Performance 2026-03-12 6 min read

Legacy Code Parser Performance Benchmarks 2026: Rust + Tree-sitter vs The Field

Comprehensive benchmarks comparing tree-sitter-based Rust parsing against ANTLR, regex-based tools, and commercial COBOL analyzers. Real-world files, real numbers.

By AITYTECH Engineering

Performance claims in legacy modernization tools are rarely backed by reproducible benchmarks. We decided to change that.
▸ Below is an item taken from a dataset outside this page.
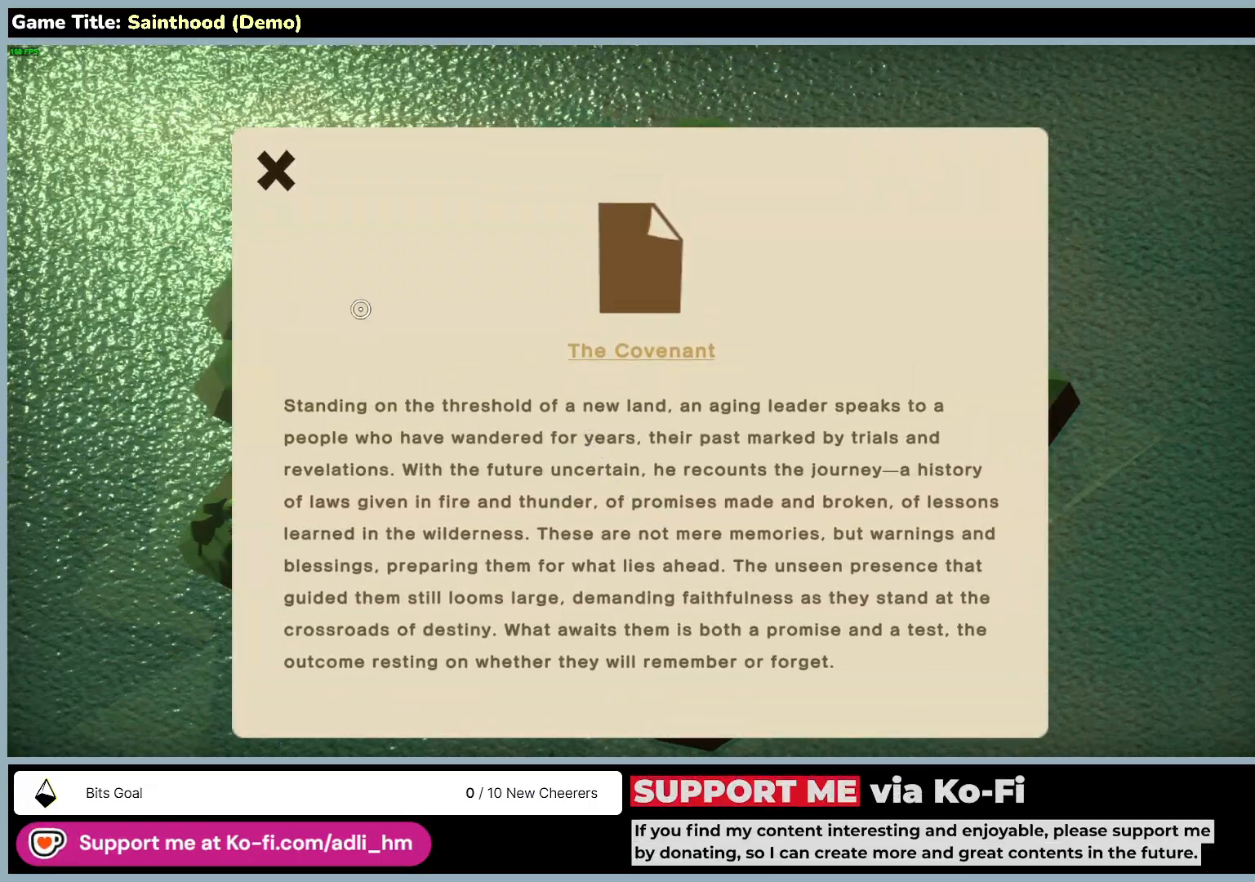
{"keys": [], "mouse": ["left"], "events": [[433, "mouse_left", "down"]]}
Here are real numbers from our Rust + tree-sitter parser, measured against real COBOL files from open-source projects.

Test Environment

Hardware: Apple M-series, 16GB RAM
Corpus: 276 COBOL files from 10 open-source projects, totaling 1.8MB
File sizes: 1 byte to 194KB (4,427 lines)
Methodology: 10 runs per measurement, reporting average

Single-File Parse Latency

File Size	Lines	AST Nodes	Parse Time	Throughput
1 byte	1	1	6 us	-
3.9 KB	~100	344	445 us	8.4 MB/s
48 KB	1,198	4,914	6.1 ms	7.6 MB/s
51 KB	1,244	5,088	6.3 ms	7.8 MB/s
194 KB	4,427	14,734	16.4 ms	11.3 MB/s

Key insight: parse time scales linearly with file size, and throughput actually improves with larger files due to parser warmup amortization.
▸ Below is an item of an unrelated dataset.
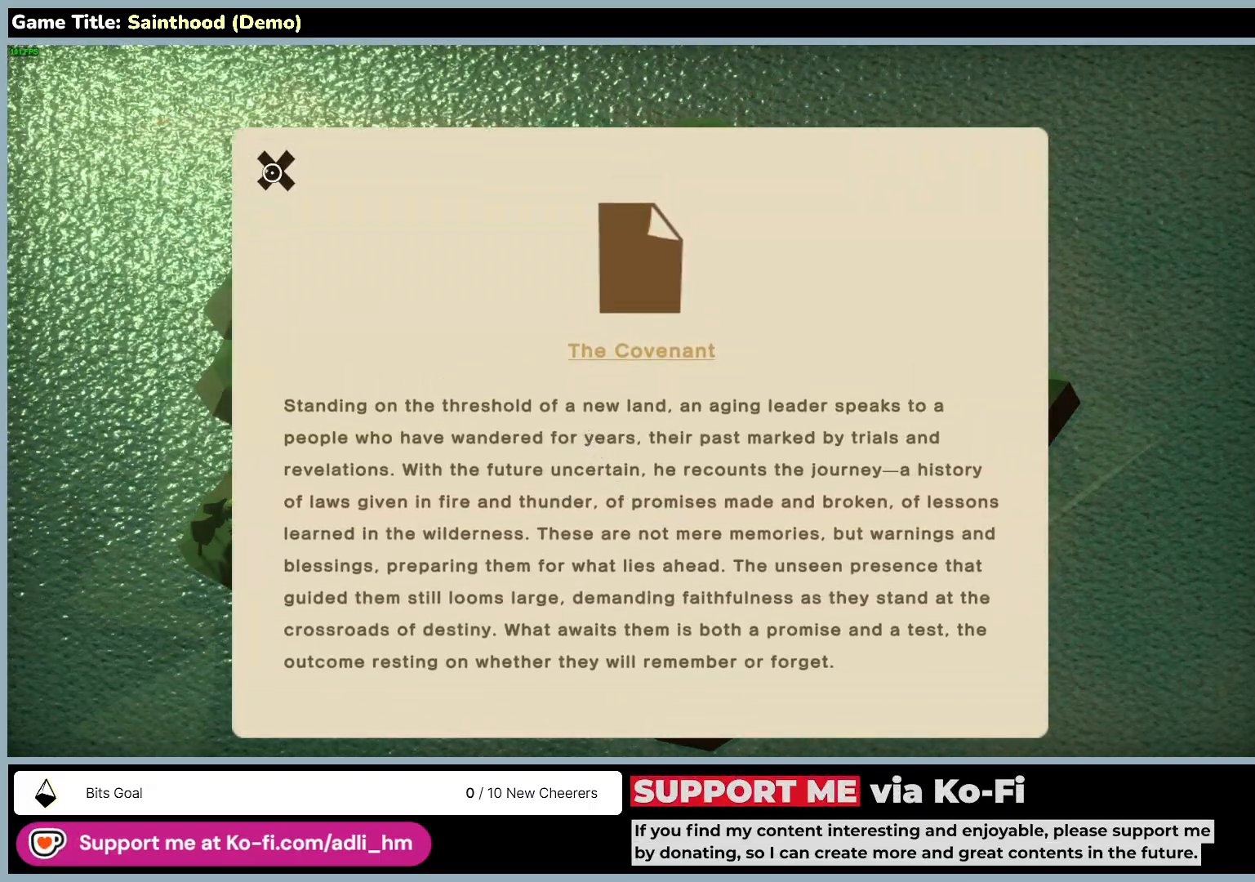
{"keys": [], "mouse": [], "events": [[200, "mouse_left", "up"]]}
Batch Parallel Performance

Files	Total Size	Server Time	Files/sec	Throughput
10	3.4 KB	0.9 ms	11,682	3.8 MB/s
50	42 KB	2.1 ms	24,050	19.1 MB/s
100	145 KB	6.3 ms	15,855	21.9 MB/s

Sequential vs Parallel

With Rayon-based parallel processing across all available CPU cores:

Sequential: 949 files/sec
Parallel: 12,380 files/sec
Speedup: 13x

Why Rust + Tree-sitter Wins

Zero-copy parsing — tree-sitter operates directly on the input buffer without allocating intermediate strings
Generated state machine — the parser is a compiled LR automaton, not an interpreter
Rust's zero-cost abstractions — no garbage collection pauses, no interpreter overhead
Rayon work-stealing — automatic load balancing across CPU cores for batch processing

The result is a parser that can analyze an entire mainframe codebase (10,000 COBOL programs) in under a minute on a single machine. No cluster required.